Three tribal casinos threatened with closure
Saturday, December 25th 2004, 4:26 pm
News On 6
CONCHO, Okla. (AP) _ A dispute over how some tribal casino profits are spent threatens to close three Cheyenne and Arapaho casinos.
The casinos are being scrutinized by the National Indian Gaming Commission and the FBI, which have conducted investigations since at least April.
In a Dec. 10 letter, gaming commission Chairman Phil Hogen said he had learned that tribal leaders aren't complying with a mandatory, federally approved spending plan.
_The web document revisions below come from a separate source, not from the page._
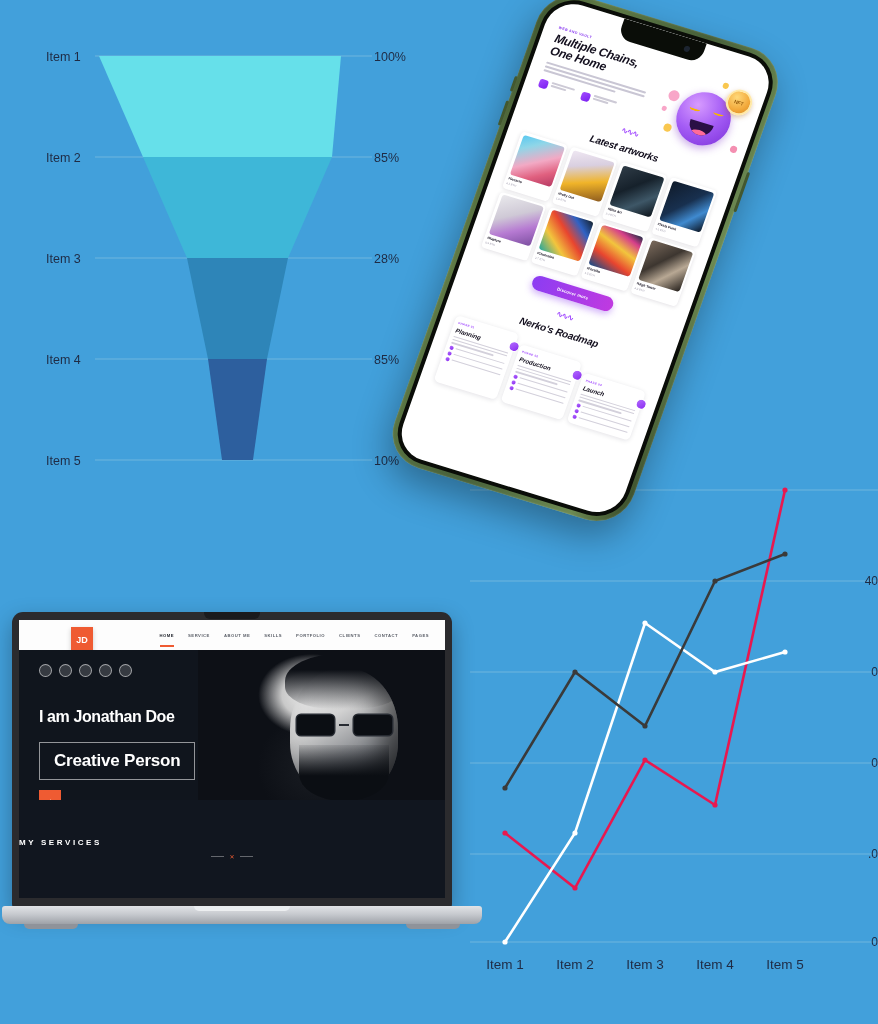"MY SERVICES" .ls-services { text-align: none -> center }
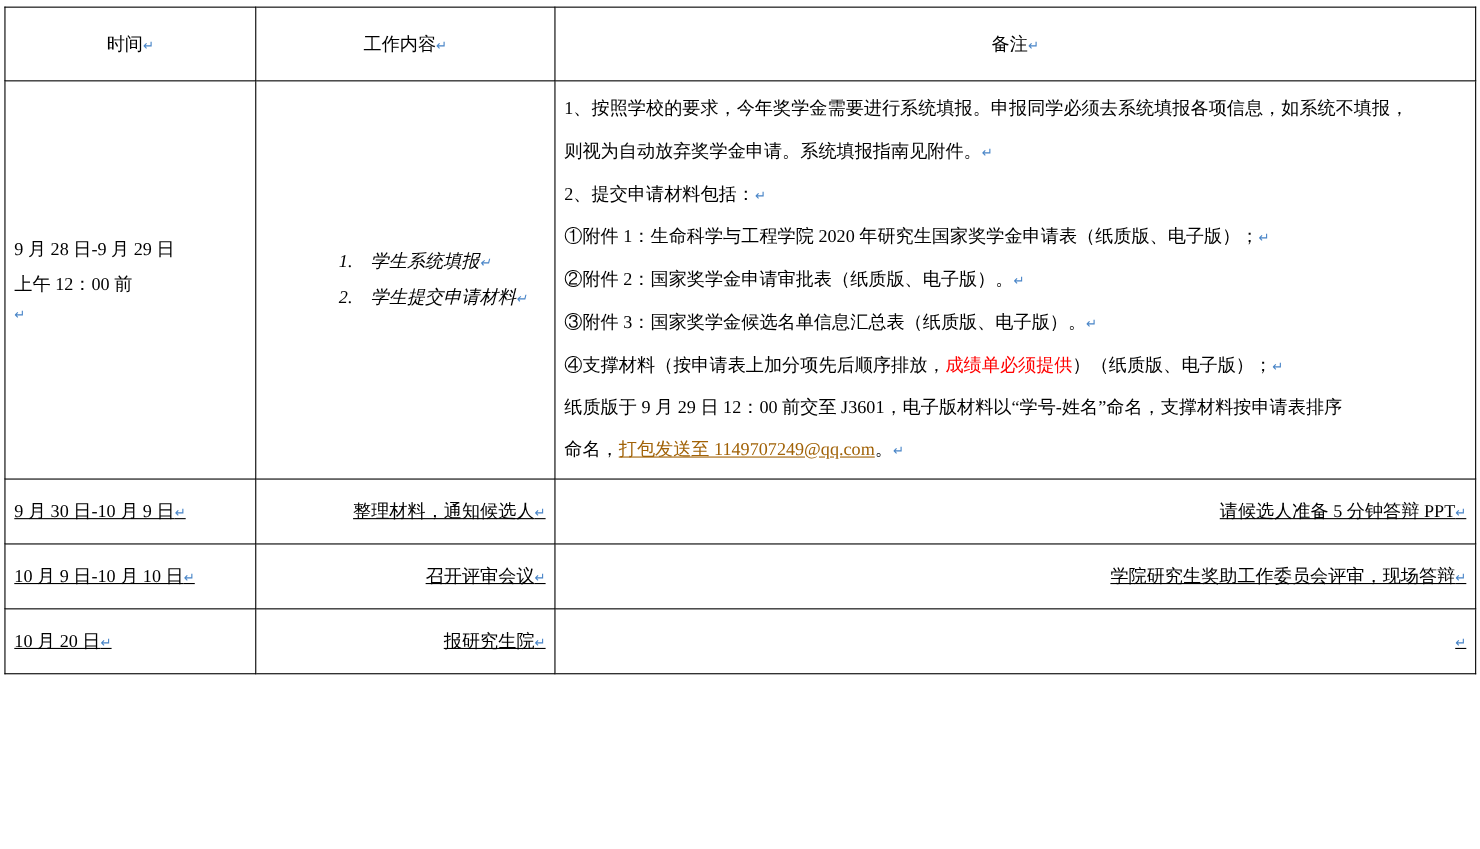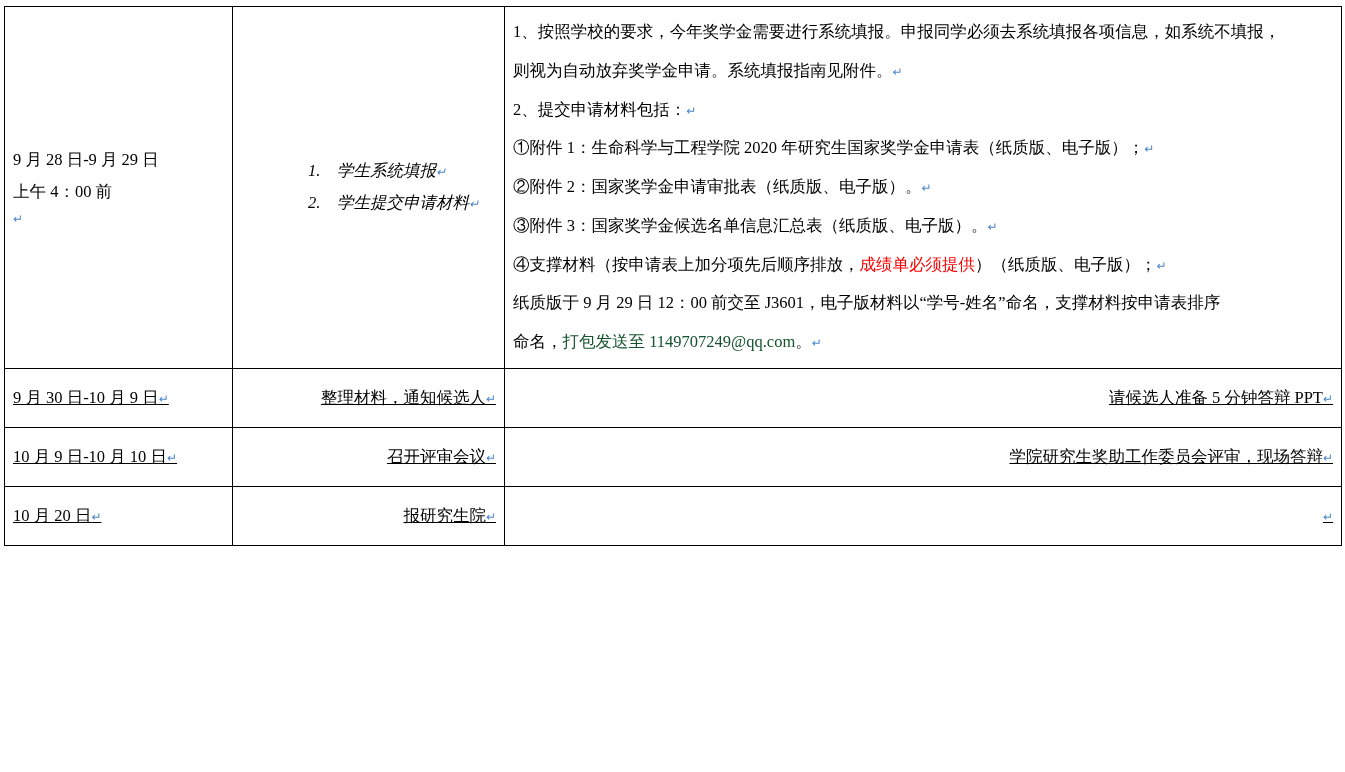"时间↵" tr.hdr { html: none -> <tr> <td> <span>时间</span><span>↵</span> </td> <td> <span>工作内容</span><span>↵</span> </td> <td> <span>备注</span><span>↵</span> </td> </tr> }
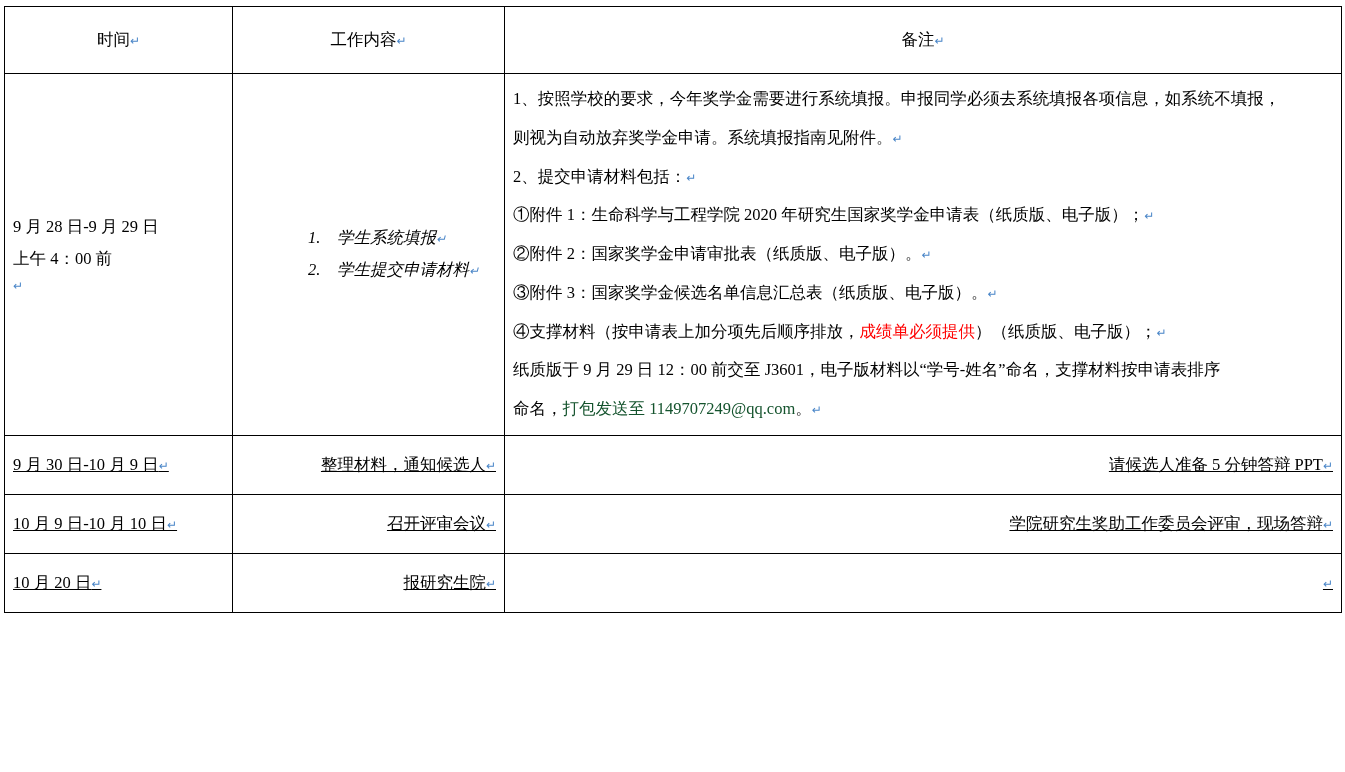"上午 4：00 前" span.time-line { text: 4 -> 12 }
Failure to comply can result in fines or, in severe cases, closure of a casino.
The casinos involved are the Lucky Star casinos at Concho and Clinton, plus a smaller casino at Watonga called Feather Warrior that opened last year.
The Lucky Star casinos generated an estimated $10 million in profits last year for the two tribes.
Tribal members have approved an allocation plan for gaming money. The U.S. Interior Department ratified the plan in August.
It states casino profits must be spent this way: 30 percent for economic development; 20 percent in direct annual payments to registered tribal voters; 16 percent for elder care; 10 percent each for education, emergency assistance and culture and heritage; and 4 percent for vehicle maintenance.
The spending plan was meant to replace a rather disorganized welfare system in which gaming revenues were divided equally among eight elected representatives. Tribal members approach their representative, describe their financial plight and ask for money.
Critics complain that the status quo assures no accountability and has created a feudal system, with large amounts of money doled out to favored constituents. Such a spending method violates the federal law that allows Indian gaming, according to Hogen's letter.
Some of the tribes' eight elected business committee representatives have objected to the allocation plan and have refused to follow it.